Q. She did say it's okay if you sign the Allstate check?
A. No.
Contrary to arguments of Liberty Bank, this case is not about the requirement of lawyers to place clients' settlement funds into their client trust accounts. The main issue in this case is whether Liberty Bank acted appropriately in depositing the funds in question to Blake Williams' client trust account, given the facts the checks were made payable only to a non-customer of the bank for large sums and were endorsed in the name of the payee only, followed by the words "For Deposit Only"[4] and nothing more.
We conclude that under the particular facts of this case, Liberty Bank should have inquired into the authenticity of the endorsements or into the depositor's authority *280 to endorse the checks on behalf of the payee before placing the funds into an account other than one belonging to the only named payee, who in this case was not a customer of the bank.[5] As stated above, Liberty Bank claims that it relied on a power of attorney allegedly executed by plaintiff and authorizing Blake Williams to endorse her name on the settlement checks. However, this document was not introduced into evidence.
In this case, we conclude that the facts and inferences point so strongly in favor of plaintiff that reasonable men could not reach any other conclusion than that plaintiff did not authorize Blake Williams to endorse her name on the settlement checks in question. Accordingly, Liberty Bank is liable to plaintiff for conversion of these two checks under R.S. 10:3-420. The trial judge correctly awarded the amounts of the two checks plus legal interest from the date of judicial demand.
With regard to Liberty Bank's argument that the trial judge erred in denying its motion for summary judgment, we find no error in that ruling. Liberty Bank argued in its motion that plaintiff is not entitled to recover against the bank because she was not the "true owner" of the Allstate checks. The former R.S. 10:3-419(1) stated in pertinent part that "when a drawee to whom an instrument is delivered for acceptance refuses to return it on demand; or when a person to whom an instrument is delivered for payment refuses on demand either to pay or to return it; or when a person pays an instrument on a forged indorsement, he is liable to the true owner." When the negotiable instruments statutes were revised in 1994, the former R.S. 10:3-419 was modified and enacted as R.S.10:3-420. The "true owner" language was not retained. R.S. 10:3-420(b) states in pertinent part: "An action for conversion of an instrument may not be brought by (i) the issuer or acceptor of the instrument or (ii) a payee or indorsee who did not receive delivery of the instrument either directly or through delivery to an agent or co-payee or (iii) by the drawer." In this case, the plaintiff did not receive the checks personally, but she constructively received them when they were delivered to her attorney. Therefore, plaintiff has a right to bring a cause of action against Liberty Bank under R.S. 10:3-420. Liberty Bank's motion for summary judgment was correctly denied.
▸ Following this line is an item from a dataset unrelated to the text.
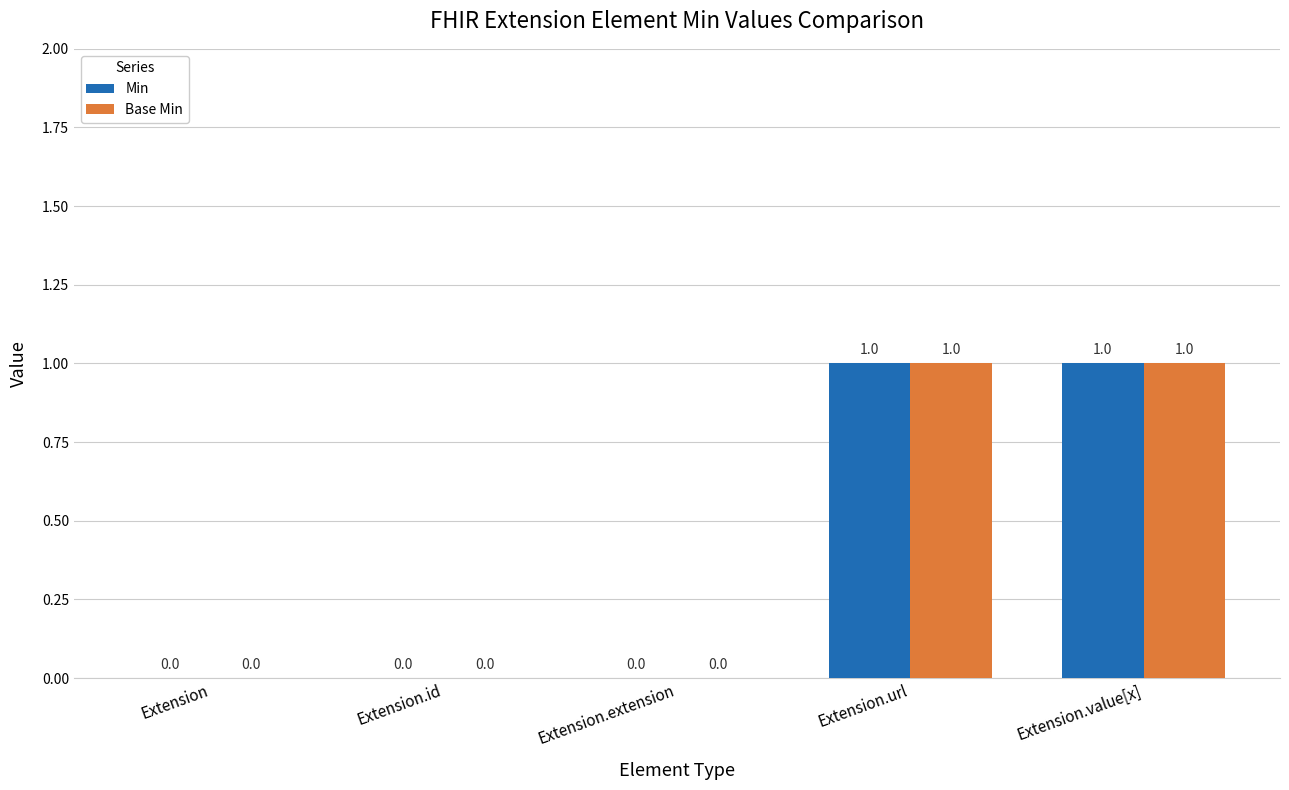

Is it true that Base Min equals 1 at Extension.value[x]?

True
For the reasons stated above, the trial court judgment appealed from is affirmed.[6]
AFFIRMED.
NOTES
[1] Plaintiff's married name was Mayfield; after her divorce, she resumed the use of her maiden name, Williams.
[2] A directed verdict was granted in favor of the President of Liberty Bank, Alden McDonald.
[3] The cause of action in this case arose after the enactment of these statutes in 1994. Our research reveals no factually analogous cases, which applied these 1994 statutes.
[4] If the words "For Deposit Only" appeared above the name "Brenda Williams," the bank would have had no other options than to give the named payee the proceeds of the check or deposit the funds into an account in the payee's name. However, because the words "For Deposit Only" appear below the name "Brenda Williams," we must determine whether the bank's actions were reasonable at the time the checks were presented for deposit into Blake Williams' client trust account.
[5] This situation differs from that in which the check is made out to co-payees and one co-payee forges the other co-payee's signature and deposits the check into the former's account.
[6] Because of our holding that the JNOV was properly granted, we need not address the trial judge's conditional grant of the motion for new trial.